+++ DATA SECTION +++

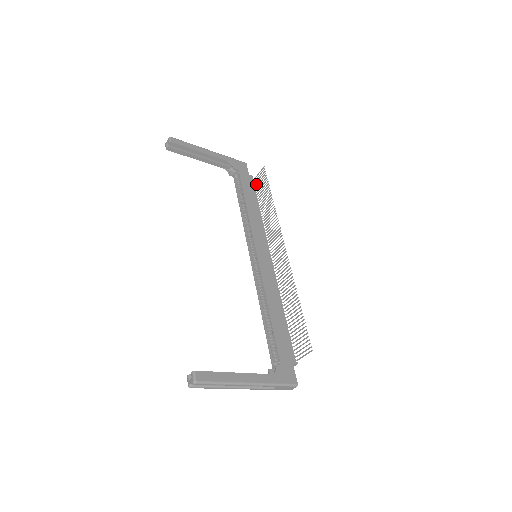
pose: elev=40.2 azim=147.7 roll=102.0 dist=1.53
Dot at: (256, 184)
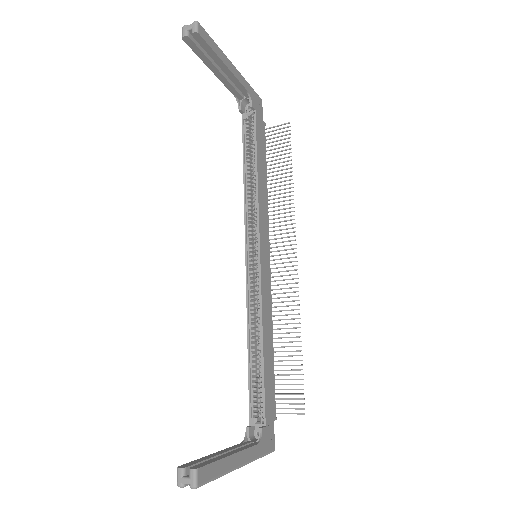
Dot at: (268, 139)
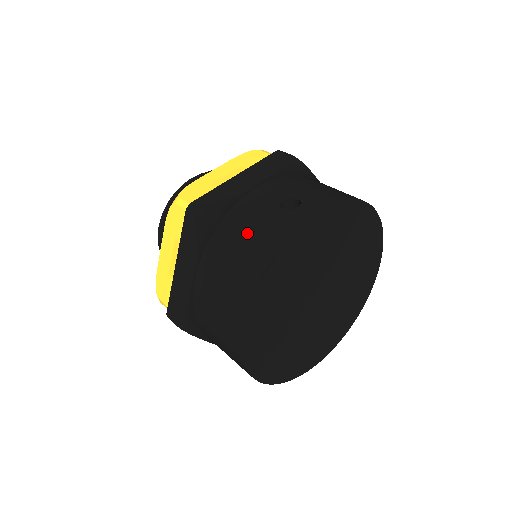
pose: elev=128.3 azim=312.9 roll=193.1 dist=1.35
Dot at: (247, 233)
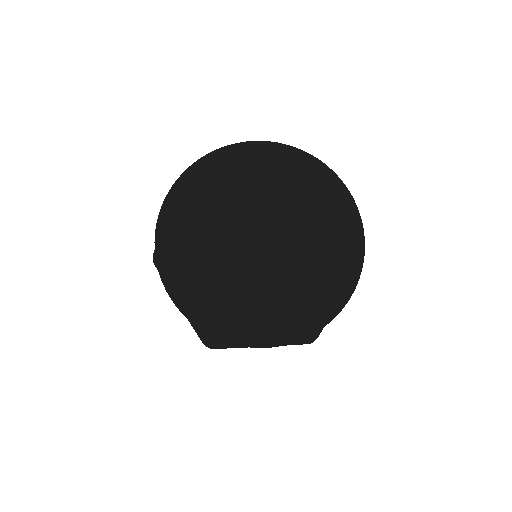
Dot at: occluded
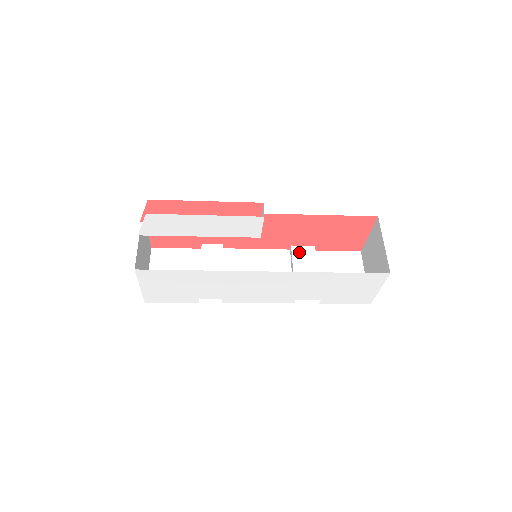
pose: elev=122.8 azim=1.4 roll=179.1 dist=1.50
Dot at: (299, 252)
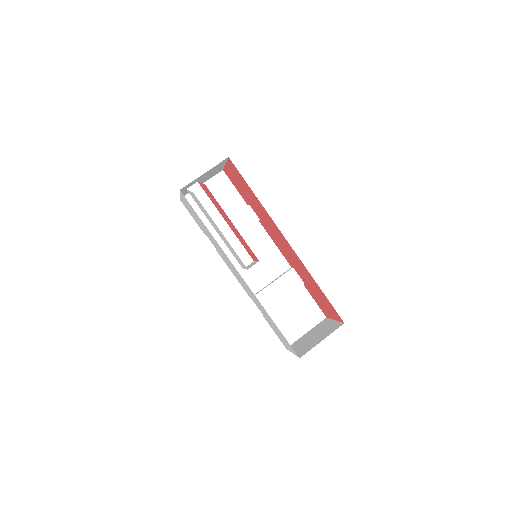
Dot at: (291, 276)
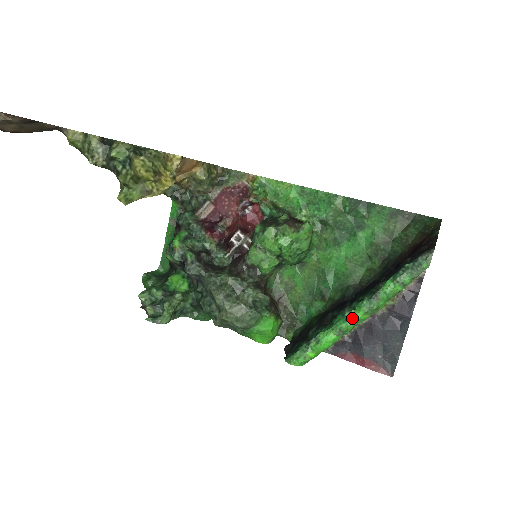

+++

▶ EXERCISE DETAILS: Reproduce every line of the listing above word for word, leaving out the pictures.

▶ SOLUTION TO THE EXERCISE:
pose: elev=40.2 azim=147.7 roll=102.0 dist=1.53
Dot at: (256, 184)
Dot at: (268, 139)
pose: elev=128.3 azim=312.9 roll=193.1 dist=1.35
Dot at: (247, 233)
Dot at: occluded
pose: elev=122.8 azim=1.4 roll=179.1 dist=1.50
Dot at: (299, 252)
Dot at: (291, 276)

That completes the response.